VOZ PASSIVA. 69
89 ANOS DEPOIS: ANTÓNIO TELMO, SEMPRE!
Penso logo poesisto
No aniversário de António Telmo
Risoleta C. Pinto Pedro
Não é como poeta que é mais conhecido. O problema é que nem o pensador o é, como seria bom para nós que fosse. Significaria isso que sabíamos preservar e honrar o nosso mais valoroso património a nível de pensamento.
Mas é dia de festa, deixemo-nos de lamentações. Embora seja dia de festa e de lamentação. Festa porque ele nasceu, lamentação porque ele partiu. O paradoxal equilíbrio universal…
Regressemos aos poemas, aqueles que ainda hoje estão a germinar do espólio.
António Telmo, na mais honrosa tradição nacional, é um filósofo poeta. Talvez não pudesse ser filósofo se não fosse poeta. O contrário talvez já não seja verdade.
Manifesta-se a veia em tudo o que escreve. Não precisamos de a procurar nos poemas. Ela está por onde lhe corre a escrita, que é por onde lhe escorre o pensamento. O pensamento escorre como se não coubesse no corpo.
Às vezes encontramo-lo a escrever um texto de reflexão que interrompe subitamente para deixar desabrochar a flor do poema. É comovente assistir a este processo gravado na página a testemunhar o acontecimento de há tantos anos atrás. A criação que a si mesma se interrompe para… criar. Do pensamento ao poema.

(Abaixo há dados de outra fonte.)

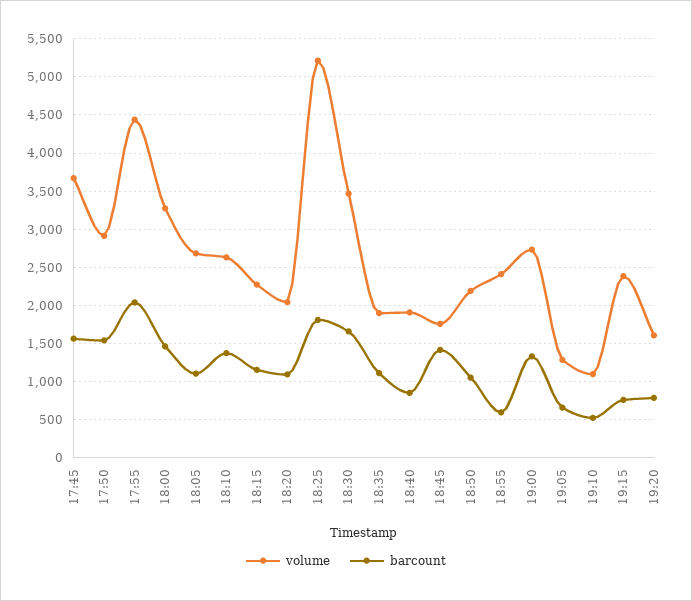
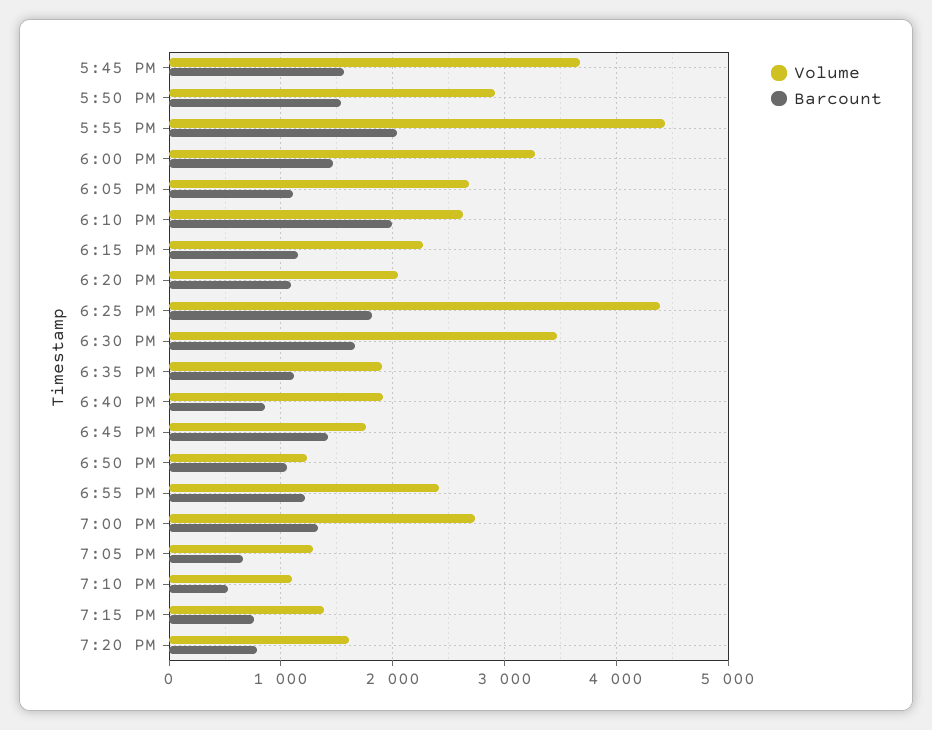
  {
    "volume": {
      "17:45": 3700,
      "17:50": 2900,
      "17:55": 4400,
      "18:00": 3300,
      "18:05": 2700,
      "18:10": 2600,
      "18:15": 2300,
      "18:20": 2000,
-     "18:25": 5200,
+     "18:25": 4400,
      "18:30": 3500,
      "18:35": 1900,
      "18:40": 1900,
      "18:45": 1800,
-     "18:50": 2200,
+     "18:50": 1200,
      "18:55": 2400,
      "19:00": 2700,
      "19:05": 1300,
      "19:10": 1100,
-     "19:15": 2400,
+     "19:15": 1400,
      "19:20": 1600
    },
    "barcount": {
      "17:45": 1600,
      "17:50": 1500,
      "17:55": 2000,
      "18:00": 1500,
      "18:05": 1100,
-     "18:10": 1400,
+     "18:10": 2000,
      "18:15": 1200,
      "18:20": 1100,
      "18:25": 1800,
      "18:30": 1700,
      "18:35": 1100,
      "18:40": 900,
      "18:45": 1400,
      "18:50": 1100,
-     "18:55": 600,
+     "18:55": 1200,
      "19:00": 1300,
      "19:05": 700,
      "19:10": 500,
      "19:15": 800,
      "19:20": 800
    }
  }

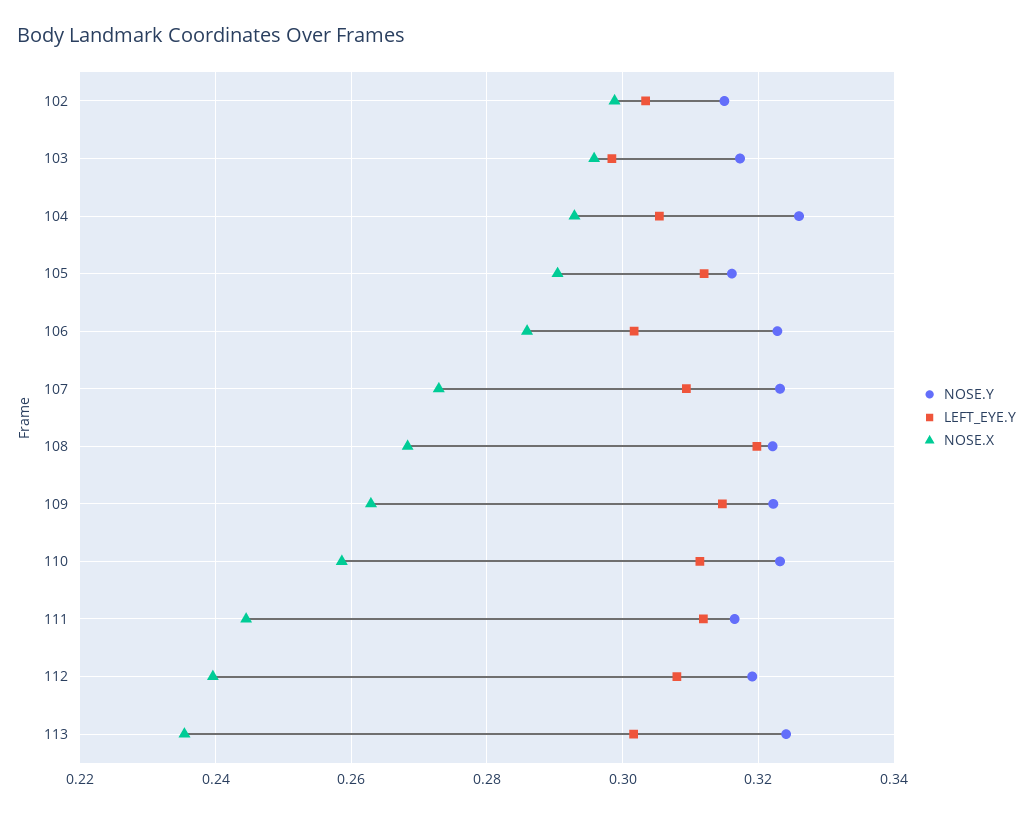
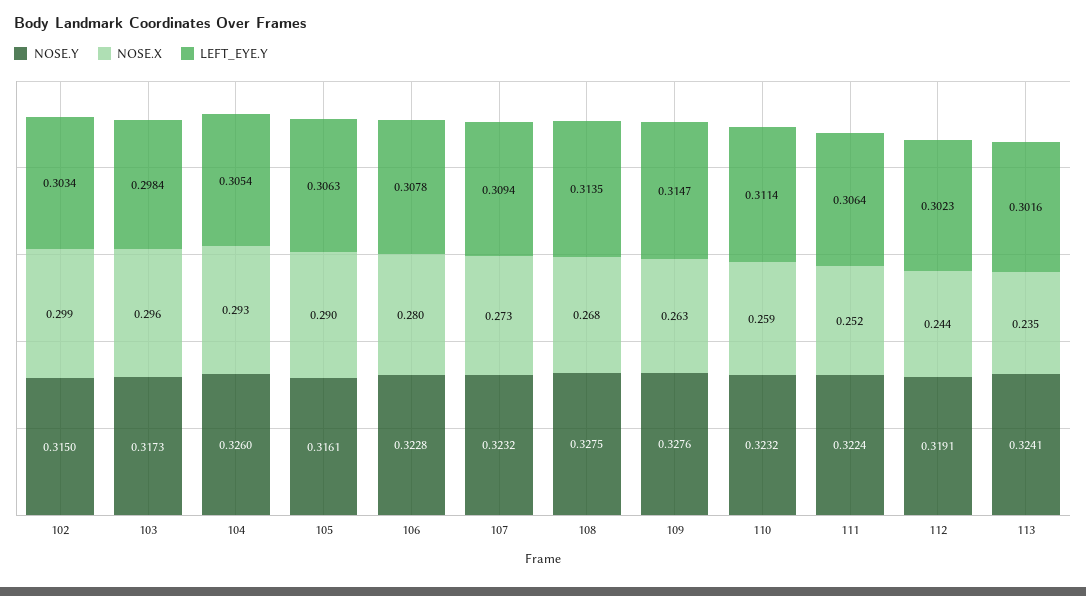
  {
    "NOSE.Y": {
      "102": 0.315,
      "103": 0.3173,
      "104": 0.326,
      "105": 0.3161,
      "106": 0.3228,
      "107": 0.3232,
-     "108": 0.322,
+     "108": 0.3275,
-     "109": 0.322,
+     "109": 0.3276,
      "110": 0.3232,
-     "111": 0.316,
+     "111": 0.3224,
      "112": 0.3191,
      "113": 0.3241
    },
    "LEFT_EYE.Y": {
      "102": 0.3034,
      "103": 0.2984,
      "104": 0.3054,
-     "105": 0.312,
+     "105": 0.3063,
-     "106": 0.302,
+     "106": 0.3078,
      "107": 0.3094,
-     "108": 0.32,
+     "108": 0.3135,
      "109": 0.3147,
      "110": 0.3114,
-     "111": 0.312,
+     "111": 0.3064,
-     "112": 0.308,
+     "112": 0.3023,
      "113": 0.3016
    },
    "NOSE.X": {
      "102": 0.299,
      "103": 0.296,
      "104": 0.293,
      "105": 0.29,
-     "106": 0.286,
+     "106": 0.28,
      "107": 0.273,
      "108": 0.268,
      "109": 0.263,
      "110": 0.259,
-     "111": 0.244,
+     "111": 0.252,
-     "112": 0.24,
+     "112": 0.244,
      "113": 0.235
    }
  }

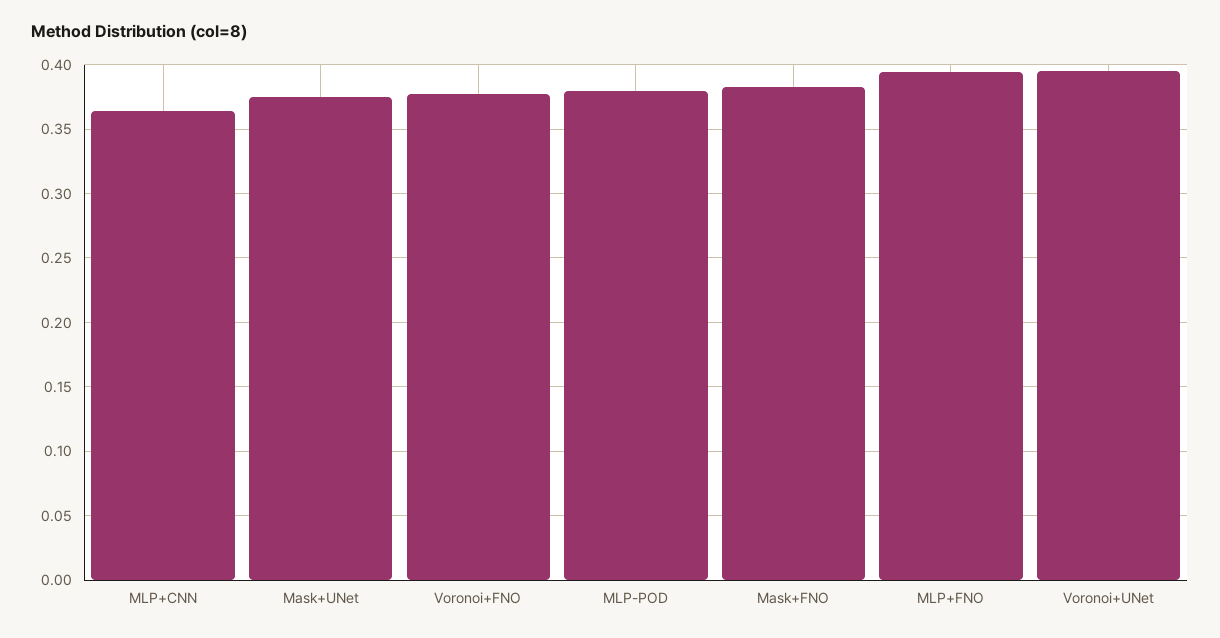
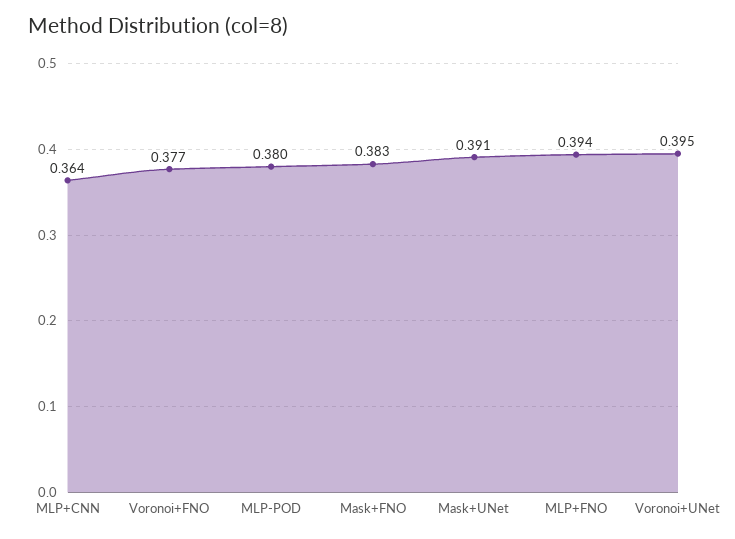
  {
    "MLP+CNN": 0.364,
-   "Mask+UNet": 0.375,
+   "Mask+UNet": 0.391,
    "Voronoi+FNO": 0.377,
    "MLP-POD": 0.38,
    "Mask+FNO": 0.383,
    "MLP+FNO": 0.394,
    "Voronoi+UNet": 0.395
  }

Outras vezes o poema ergue-se na página isolado e silencioso no seu íntimo dialogar. Como este:
“Soltam-se puros no ‘espaço perfeito’
A ave e o sino e o vento informe
Não são quem os produz, mas seu efeito.
Sou eu que acordo o som que neles dorme.
Esqueço-me de mim nas horas que se seguem.
Tomei a sério o que me julgo ser
Múltiplos fantasmas me perseguem
Com o ar de quem aqui está a viver.
Não lhes digo para que me não neguem
E me tenham por um doido de varrer
Como proceder para que de mim se desapeguem
E a sua sombra não impeça o conhecer?”
(Inédito) António Telmo
Nem vale a pena falar sobre os aspectos mais materiais do poema, a irrepreensível elegância da forma. Independentemente de qualquer preocupação de regularidade métrica, que não o obceca, a musicalidade ao correr das palavras aliada ao rigor das imagens.
Aqui, como sempre, a busca do oculto, palavra que uso no sentido não esotérico, mas absolutamente literal, aquilo que não se vê, o que se esconde por trás do que é visível:
‘Não são quem os produz, mas seu efeito.’
Ele, como Pessoa, sabe:
O que para Pessoa é o ‘É em nós que é tudo’ é para Telmo ‘Sou eu que acordo o som que nele dorme.‘
Ambos conscientes da multidão que, num caso o habita (heterónimos), noutro caso o persegue (‘Múltiplos fantasmas me perseguem’). A lúcida e muitas vezes dolorosa consciência da multiplicidade.
E a fantasmática fantasia (assumo a redundância), sobre a qual se constrói a vida:
‘Tomei a sério o que me julgo ser’.
E no entanto, como se sabe (e como nos sabe) quando se desnuda do que não É!...
Mas neste drama coexiste, quase imperceptível e por isso tão poderoso, o humor, a esconder a quase troça que apenas se adivinha. E assim retira, aos ‘fantasmas’, o poder que não têm: “Não lhes digo para que me não neguem”.
Talvez seja este subtilíssimo sorriso a poderosa arma a evitar a tragédia cuja ameaça quase se adivinha:
“Como proceder para que de mim se desapeguem
E a sua sombra não impeça o conhecer?”
Estando a ameaça em forma de pergunta, ela é habilmente antecedida pela resposta (“Não lhes digo”) que é um antídoto poeticamente administrado em forma homeopática, altamente diluída, de quase oculto sorriso. Apenas para quem conseguir descortiná-lo. Uma espécie de Graal sob o nosso nariz, disfarçado de levíssima ironia. Em taça de poesia.
Feliz aniversário a todos nós por este Irmão Maior a viver agora em lugar onde os aniversários devem causar subtis sorrisos e terna amorosa condescendência por aqueles que ainda não podem compreender.